What you should do: Reproduce the rows below word for word, leaving the pictures out.

Supplied data:
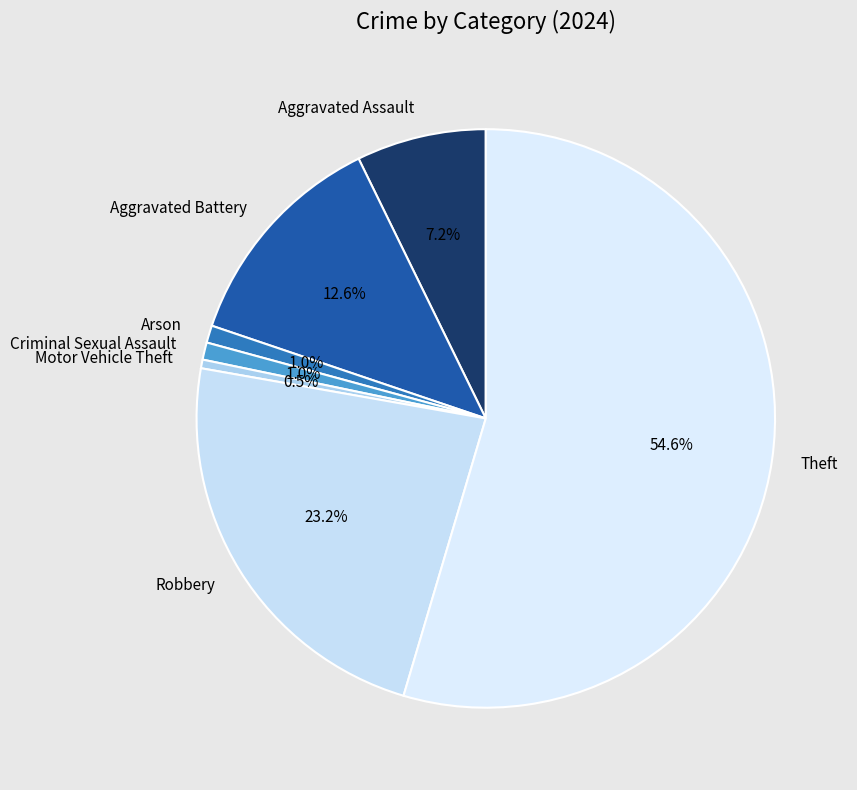

To the nearest percent, what is the difference between the largest and smallest slice percentages?

54%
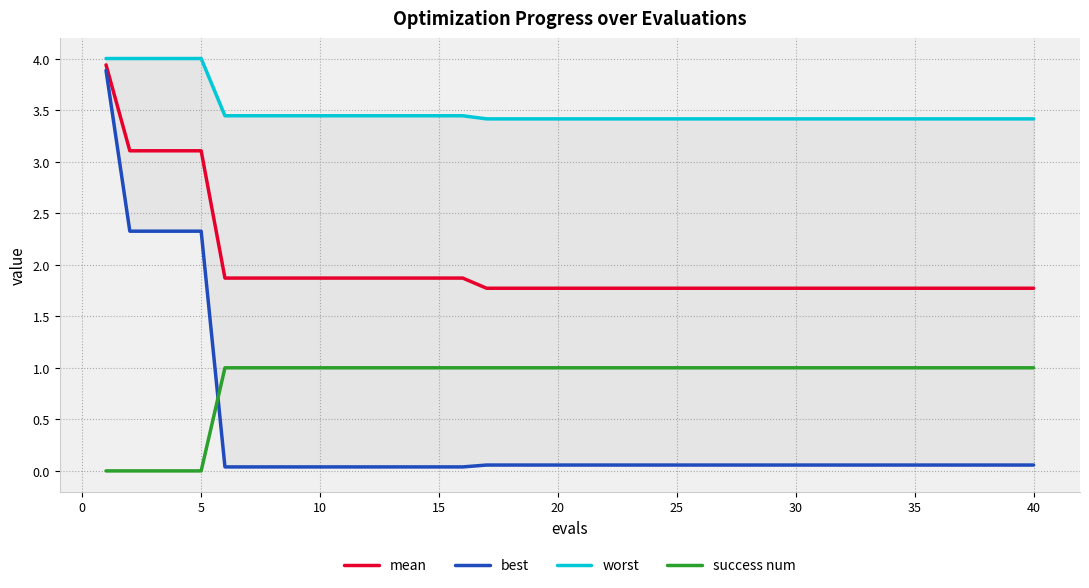

At how many categories does at least one series exceed 3?

40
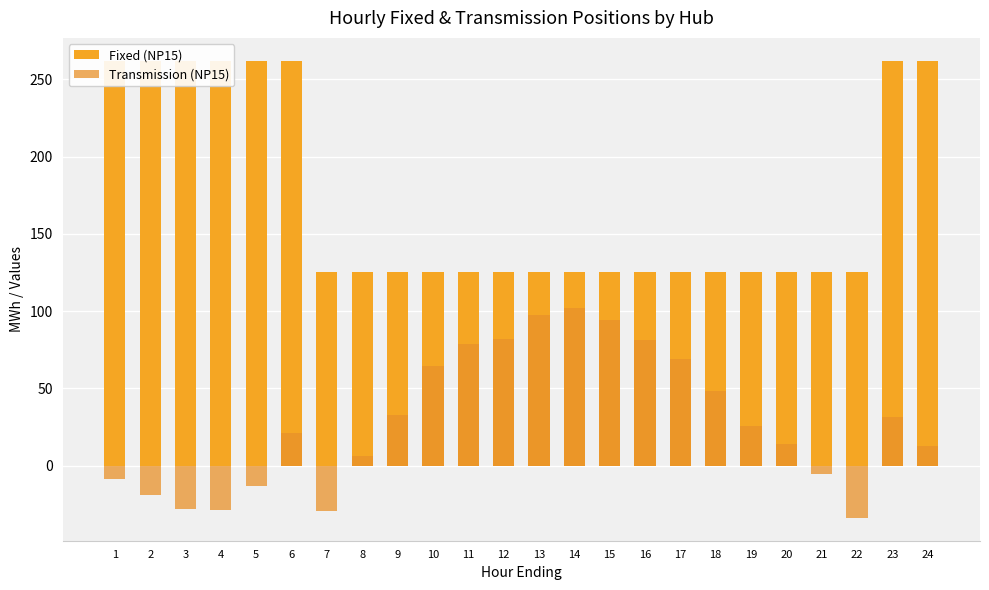

Which label corresponds to the smallest value in the chart?

22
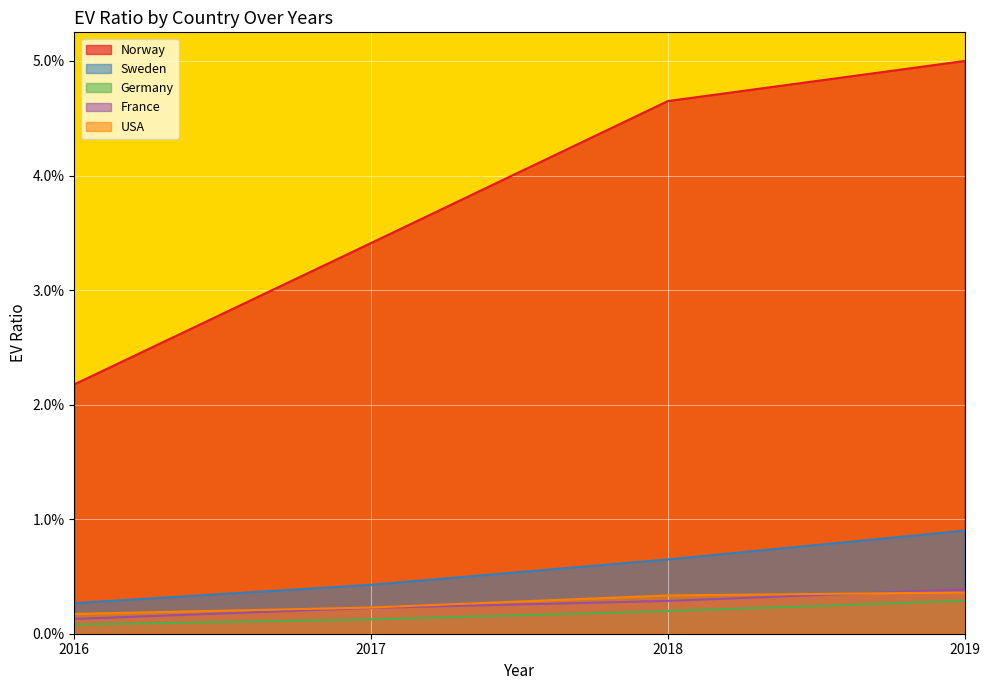

How many lines are shown in the chart?

5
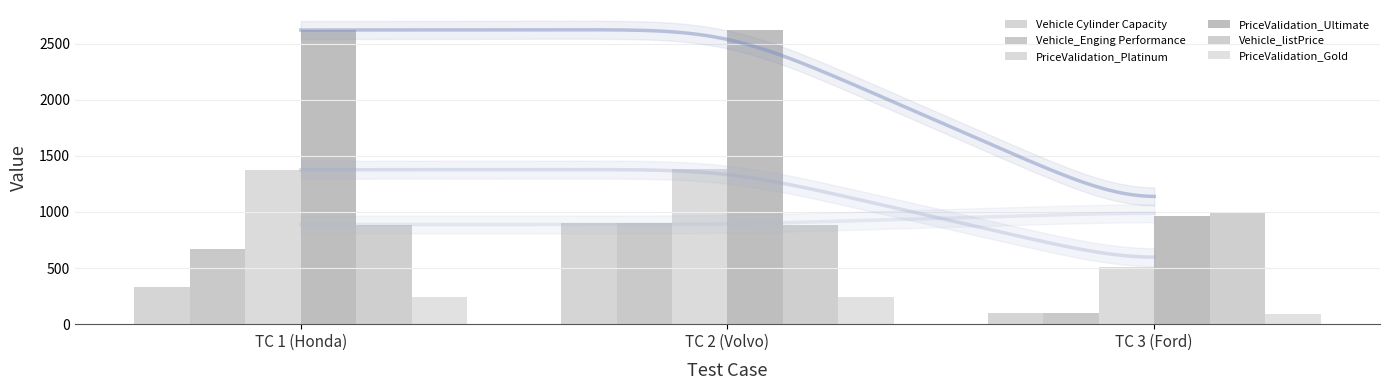

What is the label of the 1st bar from the right?

TC 3 (Ford)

Answer to this task:
To the nearest percent, what is the difference between the largest and smallest slice percentages?

54%

At how many categories does at least one series exceed 3?

40

Which label corresponds to the smallest value in the chart?

22

How many lines are shown in the chart?

5

What is the label of the 1st bar from the right?

TC 3 (Ford)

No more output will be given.